C’est étrange ce poids que traine cette année, cette année où il se passe tout et où elle donne l’impression qu’il ne se passe rien. Je me sens dans une extrême lenteur, engourdie, ailleurs. Est-ce seulement moi ?
Je m’éloigne d’ici sans savoir exactement pourquoi, peut-être pour y être davantage, plus en profondeur lorsque j’y reviendrai pleinement. Lorsque j’aurai tout dit, lorsque j’aurai suffisamment abandonné de moi dans cette écriture étrange. Parce que je le sais bien, je crie ailleurs alors ici j’ai moins ce besoin de m’y déposer. Je commence à me dire que l’éditeur, celui à qui je vais envoyer cet appel à texte, ne le recevra pas forcément à la mesure de ce que j’écris, les mots sont tellement extrêmes, ai-je seulement le droit de l’écrire – et pourtant oui, évidemment. Je dois avoir sans doute, en moi, cette terreur que l’éditeur me dise que cela ne ressemble à rien et qu’il me renvoie à une solitude plus grande qui me dévorerait.

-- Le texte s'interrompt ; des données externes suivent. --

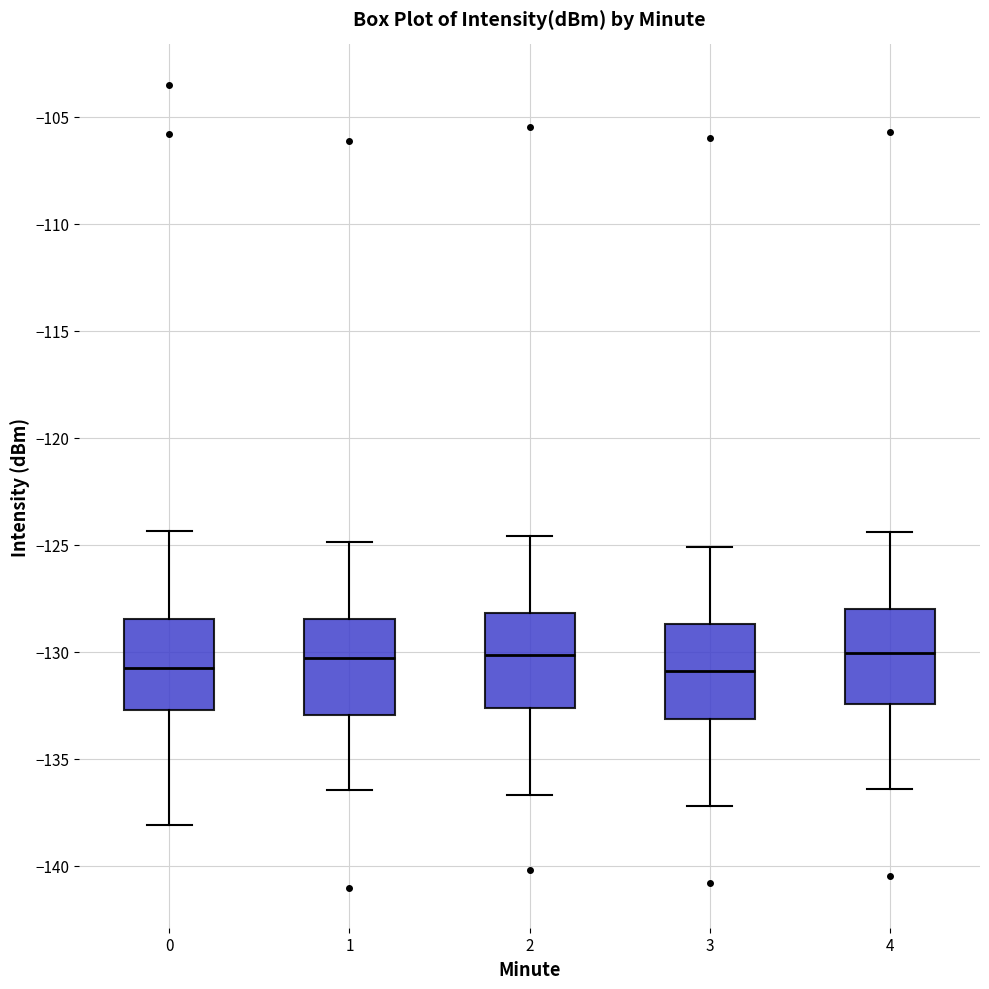

Reading left to right, read every box against the y-axis: the position of its median line, the range the box covers, and the ends of its whiskers. The values are not printed on the chart, so give them approximately, as read against the axis.

0: median -131.0, box -132.5 to -128.5, whiskers -138.0 to -124.5
1: median -130.5, box -133.0 to -128.5, whiskers -136.5 to -125.0
2: median -130.0, box -132.5 to -128.0, whiskers -136.5 to -124.5
3: median -131.0, box -133.0 to -128.5, whiskers -137.0 to -125.0
4: median -130.0, box -132.5 to -128.0, whiskers -136.5 to -124.5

Je suis toute dans ces textes, entièrement, dans chaque virgule, j’ai peur de me blesser dans ce que j’offre de. [et la pudeur m’a fait effacer le dernier mot]
Je ne doute pas de ce que j’écris, je doute de tout ce qui m’entoure, de tout ce qui fait le reste de ce qui existe autour de moi, je vais jusqu’à douter de l’autre, des existences, je ne sors pas suffisamment mais le puis-je tant que je ne l’ai pas terminé.. Je suis dans cette solitude autour des mots, la solitude que le fait d’écrire induit.
Je suis dans la nécessité d’écrire, et elle me rend sauvage.